Compare this with how HR answers these questions today. Some questions are answerable right away, but many others require data exploration and custom dashboards that can take weeks. By the time you have an answer, the question has often changed as the priority shifts.
Perhaps more fundamentally is the fact that not everyone in HR is comfortable interpreting and drawing insights from charts, graphs, and other visualizations. In this model, as long as you can form a natural language question, Vee can deliver a straightforward answer you can understand and use. This bridges the data access and literacy gaps that hold many HR functions back.
Is generative AI secure enough to use with HR data?
Workforce data is among the most sensitive of all classes of data a company has a responsibility to protect. That’s why security and privacy should always be the first question to ask when considering the use of generative AI in this way. Visier has the industry’s most robust security model, which ensures the results returned by Vee are only to authorized end users based on their assigned security profile and associated permissions. This means that Vee’s answers from one person to another, while both accurate, will be different.
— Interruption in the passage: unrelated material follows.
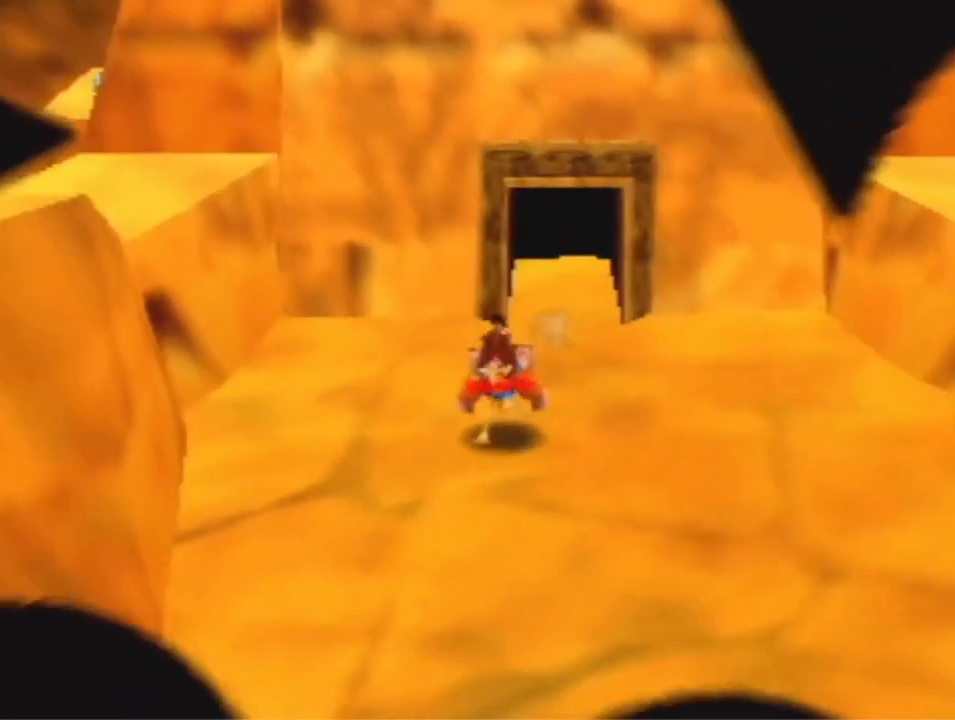
{"buttons": [], "left_stick": "center", "events": [[133, "left_stick", "center"]]}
Like any disruption of this scale and magnitude, ignoring the reality is simply not an option. Generative AI is here whether we like it or not. As my colleague Paul Rubinstein, Visier’s chief people officer likes to say, “Be the hammer, not the anvil.” Those with the courage and curiosity to lean into this area of innovation will likely find transformational benefits. Those who choose to ignore it will likely find themselves vulnerable to a systemic shift that will profoundly change how we work.
It’s easy to dismiss these sorts of pronouncements as hyperbole, but I believe we’ll look back on the early days of generative AI like the dawn of the internet. Generative AI changes everything.
(*) Other fears are far more serious than job displacement. Some believe that, without appropriate governance and controls in place, generative AI will develop into a rapidly evolving organism capable of breaking free from human control, and ushering in dystopian scenarios previously relegated to the imaginations of science fiction writers and eccentric futurists. While reflecting on these sorts of outcomes is beyond the scope of this article, it would be a stark omission not to point this out when discussing the topic of fear.